Bloc de texte>
Le cochon, un animal ambigu en exposition
Le musée régional d’anthropologie de Corte consacre depuis cet été une vaste exposition à la place des suidés dans la société corse. Elle comporte d’une part une démarche didactique, où les enfants découvrent, entre autres, de quelles parties du cochon sont faites les charcuteries locales ; et d’autre part un parcours qui s’emploie à rappeler combien porcs et sangliers peuplent l’imaginaire et les rituels depuis le fond des âges.
Frappé par la relation singulière que les suidés entretiennent avec la mort, l’ethnologue Max Caisson a construit cette exposition selon une trame narrative circulaire allant de la vie à la mort de l’animal. Deux idées maîtresses gouvernent le propos. D’abord le porc possède deux figures, l’une sauvage, l’autre domestique. Cette réalité lui permet de jouer un double rôle de médiateur entre nature et culture mais surtout entre morts et vivants. Et puis, le porc nous ressemble, dans sa physiologie mais aussi dans certains de ses comportements « sociaux». D’où la très troublante question qu’on doit se poser devant l’art des charcuteries : cette frénésie à transformer autant le porc en produits où la viande brute n’est plus reconnaissable ne trahirait-elle pas notre peur de manger cet animal qui nous ressemble tant ?

Lignes>
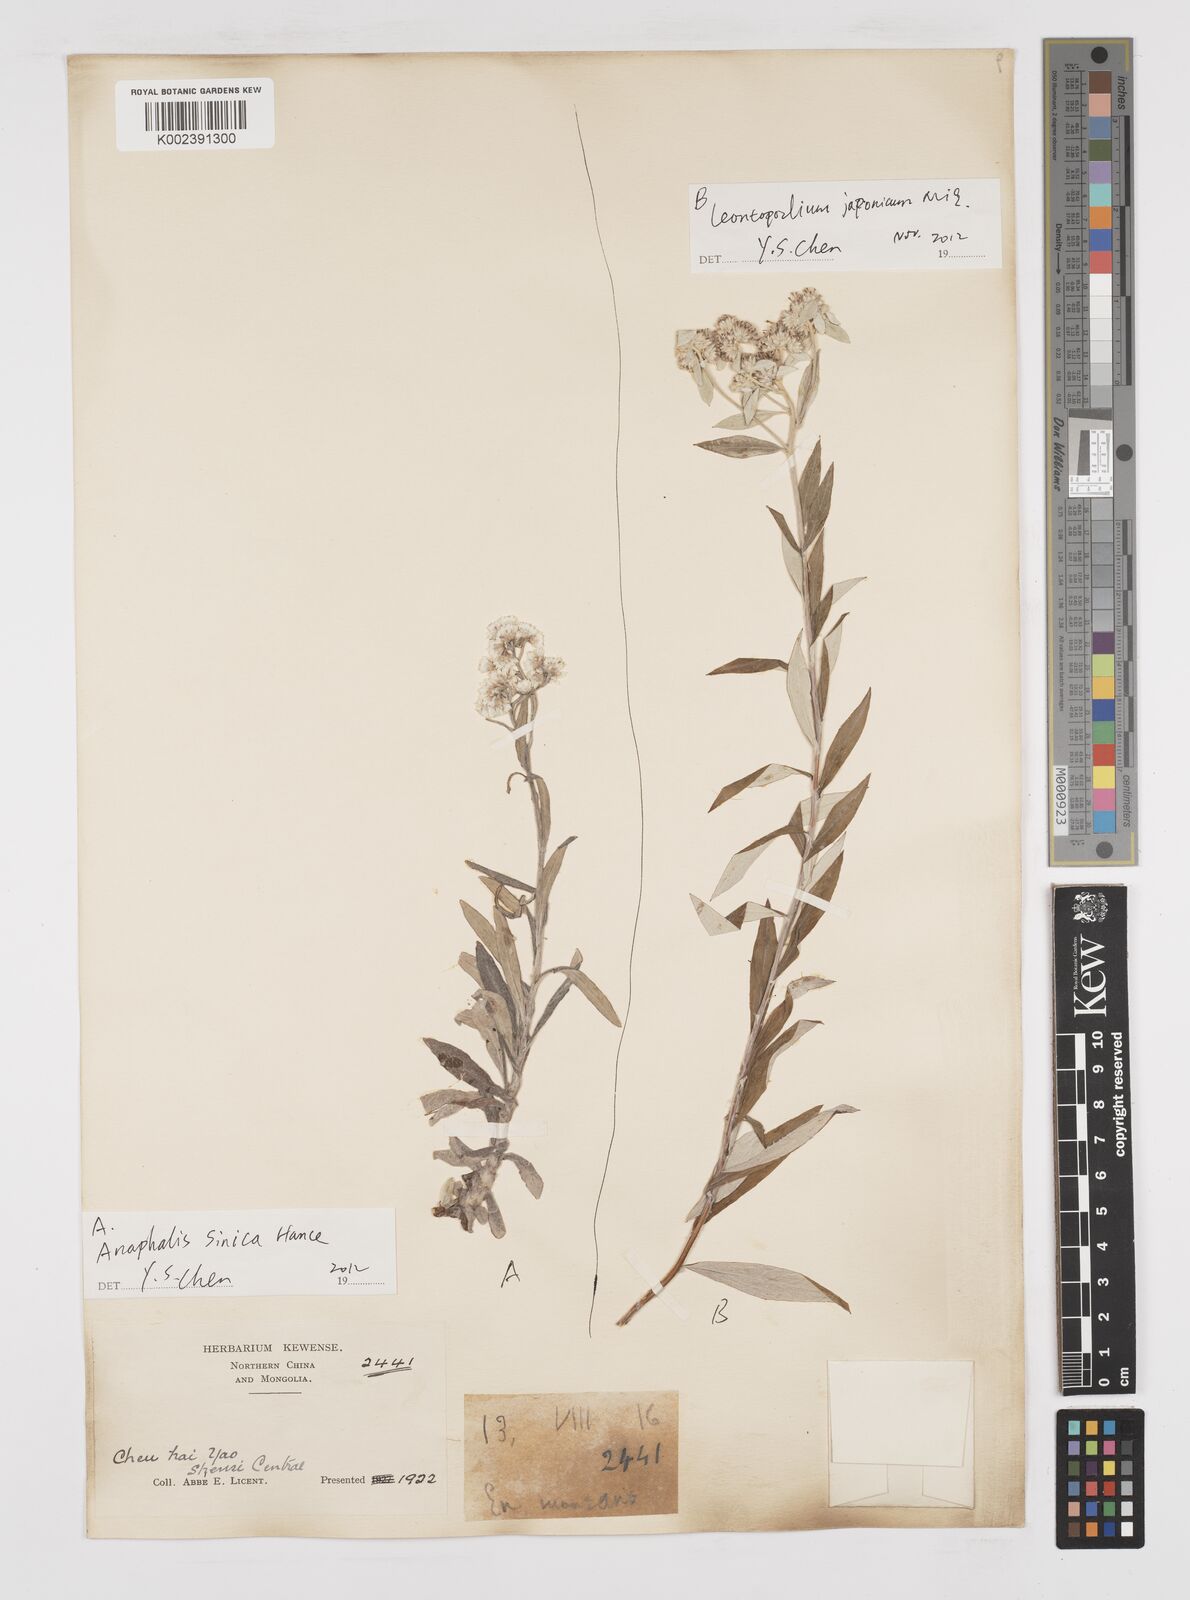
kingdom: Plantae
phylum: Tracheophyta
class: Magnoliopsida
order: Asterales
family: Asteraceae
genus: Anaphalis
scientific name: Anaphalis sinica
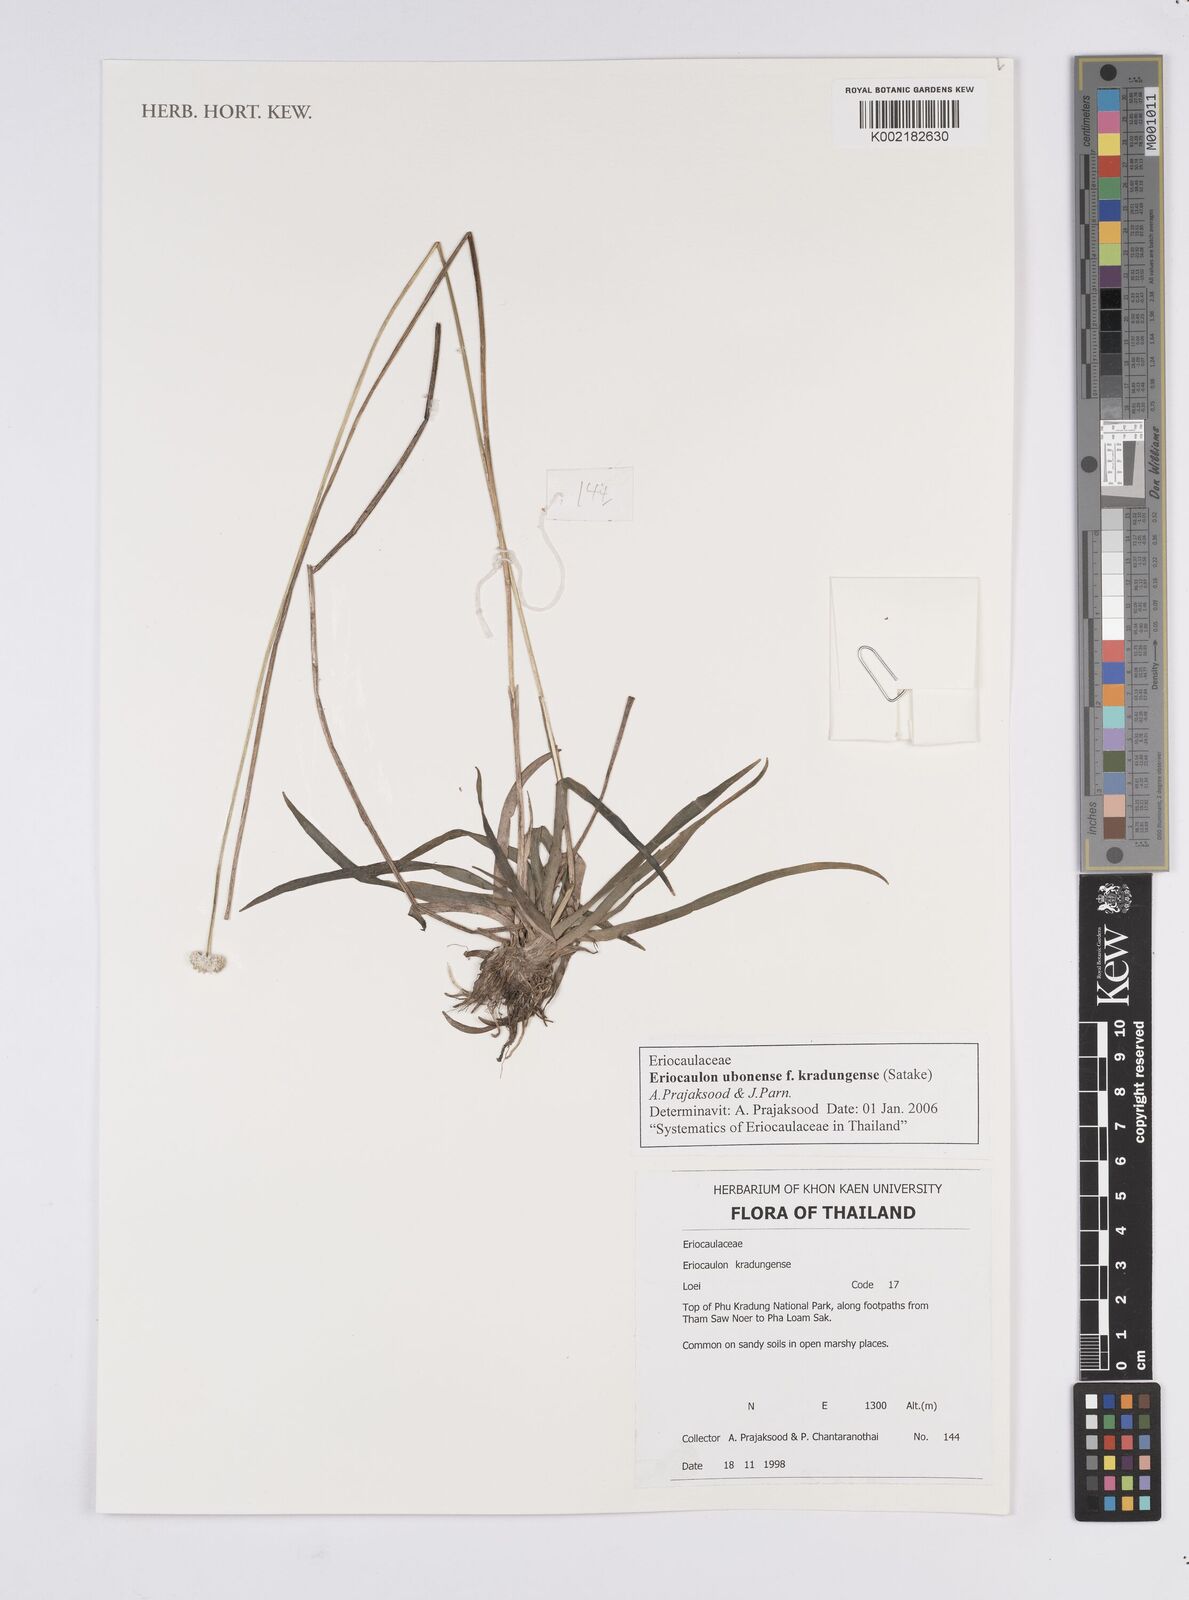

Énoncé 1>
Recopiez sans rien changer le passage du texte sur l'exposition consacrée au cochon, de « Frappé par la » à « ressemble tant ? ».
Énoncé 2>
Poursuivez le texte sur l'exposition consacrée au cochon après sa dernière phrase.

Réponse attendue 1>
Frappé par la relation singulière que les suidés entretiennent avec la mort, l’ethnologue Max Caisson a construit cette exposition selon une trame narrative circulaire allant de la vie à la mort de l’animal. Deux idées maîtresses gouvernent le propos. D’abord le porc possède deux figures, l’une sauvage, l’autre domestique. Cette réalité lui permet de jouer un double rôle de médiateur entre nature et culture mais surtout entre morts et vivants. Et puis, le porc nous ressemble, dans sa physiologie mais aussi dans certains de ses comportements « sociaux». D’où la très troublante question qu’on doit se poser devant l’art des charcuteries : cette frénésie à transformer autant le porc en produits où la viande brute n’est plus reconnaissable ne trahirait-elle pas notre peur de manger cet animal qui nous ressemble tant ?

Réponse attendue 2>
Le ton est donné : il s’agit, à travers la représentation d’objets du XIXe siècle pour l’élevage et l’abattage, de textes médiévaux relatifs au culte de Saint Antoine, un abbé couramment associé au cochon, ou encore de nombreuses gravures, photos et pièces d’antiquité, de décrypter la place et le rôle qu’ont occupé jusqu’alors le porc domestique et le sanglier en Corse. Des chasses rituelles à la tumbera hivernale en passant par les « croisés» qui peuplent le maquis, ce voyage intérieur s’avère passionnant.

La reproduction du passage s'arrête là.